The Backwater Homesick Artworld Blues

by Bill Davenport April 1, 2012

Doug McCash of the New Orleans Times-Picayune reports on a controversy at that city’s Contemporary Arts Center. Echoing last year’s Arthouse (Austin) debacle, the CAC rented some of its space out to a movie production company during the run of an exhibition of local art, closing the show for five days to gain some much needed revenue.

Although the rented space and the exhibition space are separate, and the Center’s Executive Director Jay Weigel proposed extending the show’s dates to make up for lost time, 6 of 41 artists participating in “Spaces: Antenna, The Front, Good Children Gallery” have withdrawn their works in protest.

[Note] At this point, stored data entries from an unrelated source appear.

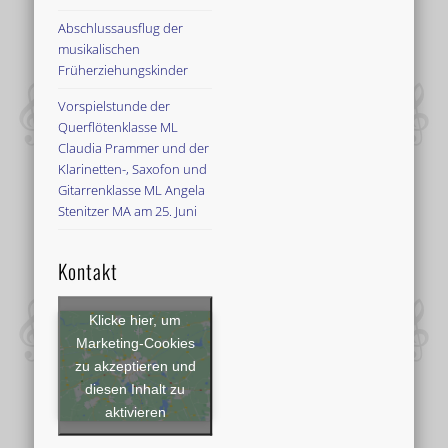
Abschlussausflug der
musikalischen
Früherziehungskinder
Vorspielstunde der
Querflötenklasse ML
Claudia Prammer und der
Klarinetten-, Saxofon und
Gitarrenklasse ML Angela
Stenitzer MA am 25. Juni
Kontakt
Klicke hier, um
Marketing-Cookies
zu akzeptieren und
diesen Inhalt zu
aktivieren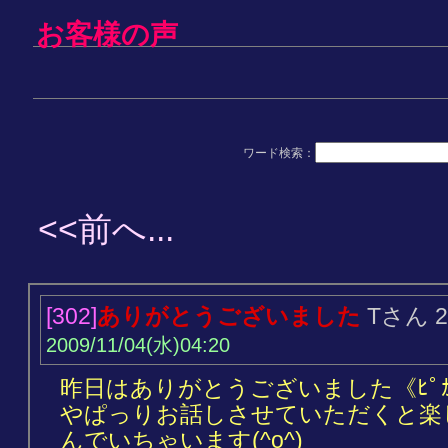
お客様の声
ワード検索：
<<前へ...
[302]
ありがとうございました
Tさん 
2009/11/04(水)04:20
昨日はありがとうございました《ﾋﾟｶﾋﾟ
やぱっりお話しさせていただくと楽
んでいちゃいます(^o^)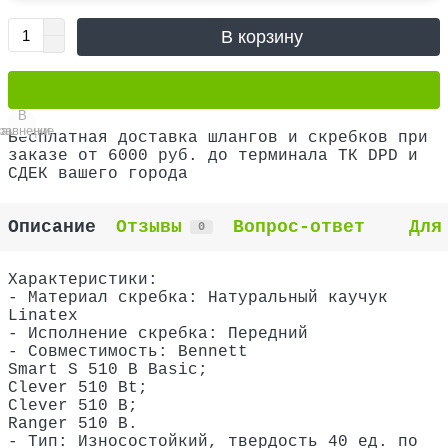
В корзину
В
В
равнение
закладки
Бесплатная доставка шлангов и скребков при
заказе от 6000 руб. до терминала ТК DPD и
СДЕК вашего города
Описание
Отзывы
Вопрос-ответ
Для
0
Характеристики:
- Материал скребка: Натуральный каучук
Linatex
- Исполнение скребка: Передний
- Совместимость: Bennett
Smart S 510 B Basic;
Clever 510 Bt;
Clever 510 B;
Ranger 510 B.
- Тип: Износостойкий, твердость 40 ед. по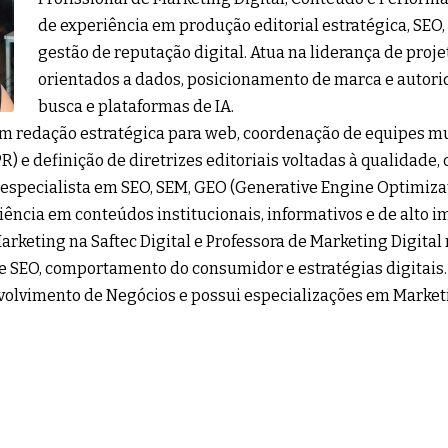
de experiência em produção editorial estratégica, SEO
gestão de reputação digital. Atua na liderança de proj
orientados a dados, posicionamento de marca e autor
busca e plataformas de IA.
 em redação estratégica para web, coordenação de equipes mu
PR) e definição de diretrizes editoriais voltadas à qualidade,
 especialista em SEO, SEM, GEO (Generative Engine Optimiz
iência em conteúdos institucionais, informativos e de alto 
arketing na Saftec Digital e Professora de Marketing Digital
e SEO, comportamento do consumidor e estratégias digitais
olvimento de Negócios e possui especializações em Marketi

The sense of deja vu is enhanced by the resignation of CAC curator Amy Mackie last month, leaving the CAC without a curator, and education director or a performance director, much the same situation as Arthouse before its merger with the AMOA. A string of comments following the Picayune article on Mackie’s resignation expresses various unflattering opinions of Wiegel and the CAC board, some with facts and figures!

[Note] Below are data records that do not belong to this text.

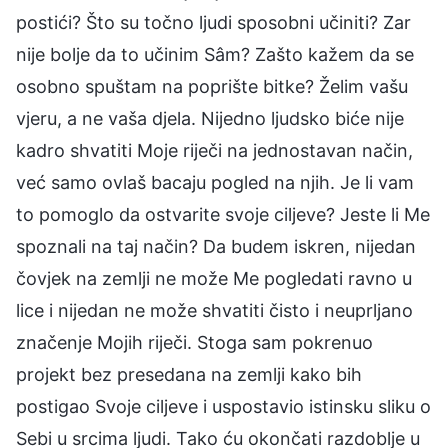
postići? Što su točno ljudi sposobni učiniti? Zar
nije bolje da to učinim Sâm? Zašto kažem da se
osobno spuštam na poprište bitke? Želim vašu
vjeru, a ne vaša djela. Nijedno ljudsko biće nije
kadro shvatiti Moje riječi na jednostavan način,
već samo ovlaš bacaju pogled na njih. Je li vam
to pomoglo da ostvarite svoje ciljeve? Jeste li Me
spoznali na taj način? Da budem iskren, nijedan
čovjek na zemlji ne može Me pogledati ravno u
lice i nijedan ne može shvatiti čisto i neuprljano
značenje Mojih riječi. Stoga sam pokrenuo
projekt bez presedana na zemlji kako bih
postigao Svoje ciljeve i uspostavio istinsku sliku o
Sebi u srcima ljudi. Tako ću okončati razdoblje u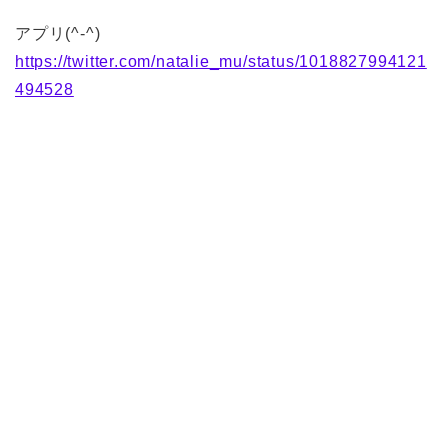
アプリ(^-^)
https://twitter.com/natalie_mu/status/1018827994121
494528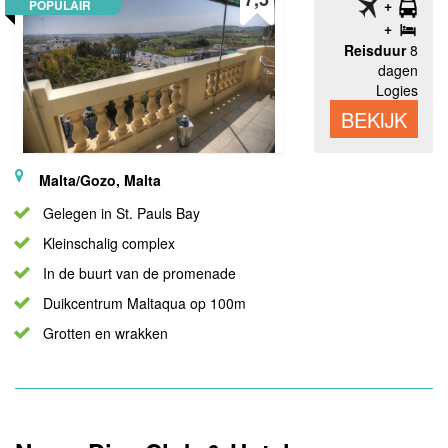
POPULAIR
Reisduur
8
dagen
Logies
BEKIJK
Malta/Gozo, Malta
Gelegen in St. Pauls Bay
Kleinschalig complex
In de buurt van de promenade
Duikcentrum Maltaqua op 100m
Grotten en wrakken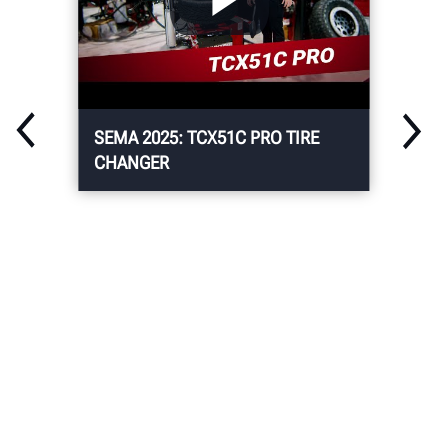
SEMA 2025: TCX51C PRO TIRE
CHANGER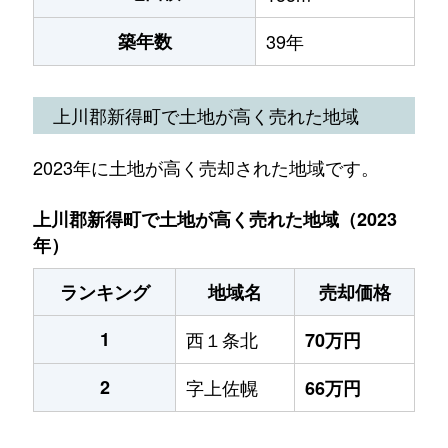
築年数
39年
上川郡新得町で土地が高く売れた地域
2023年に土地が高く売却された地域です。
上川郡新得町で土地が高く売れた地域（2023
年）
ランキング
地域名
売却価格
1
西１条北
70万円
2
字上佐幌
66万円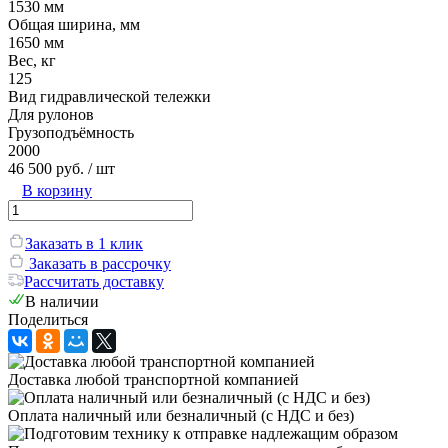
1530 мм
Общая ширина, мм
1650 мм
Вес, кг
125
Вид гидравлической тележки
Для рулонов
Грузоподъёмность
2000
46 500 руб.
/ шт
В корзину
Заказать в 1 клик
Заказать в рассрочку
Рассчитать доставку
В наличии
Поделиться
Доставка любой транспортной компанией
Оплата наличный или безналичный (с НДС и без)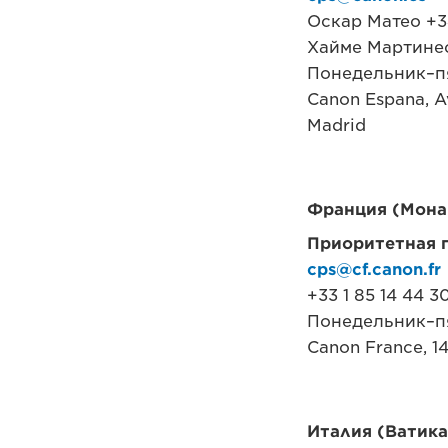
Оскар Матео +34
Хайме Мартинес
Понедельник–пя
Canon Espana, Av
Madrid
Франция (Мона
Приоритетная п
cps@cf.canon.fr
+33 1 85 14 44 3
Понедельник–пя
Canon France, 14
Италия (Ватика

One commenter, “Seedy,” gripes: “This total disregard for standard art industry practices is what keeps New Orleans marginalized in the eyes of the art world at large, when the work being produced here is of a quality to put us firmly on the map. If the CAC treated a traveling show including “name” artists in this fashion they would be sued.” Just replace “New Orleans” with “Austin” or “Dallas” or “Houston” and you’ll feel right at home!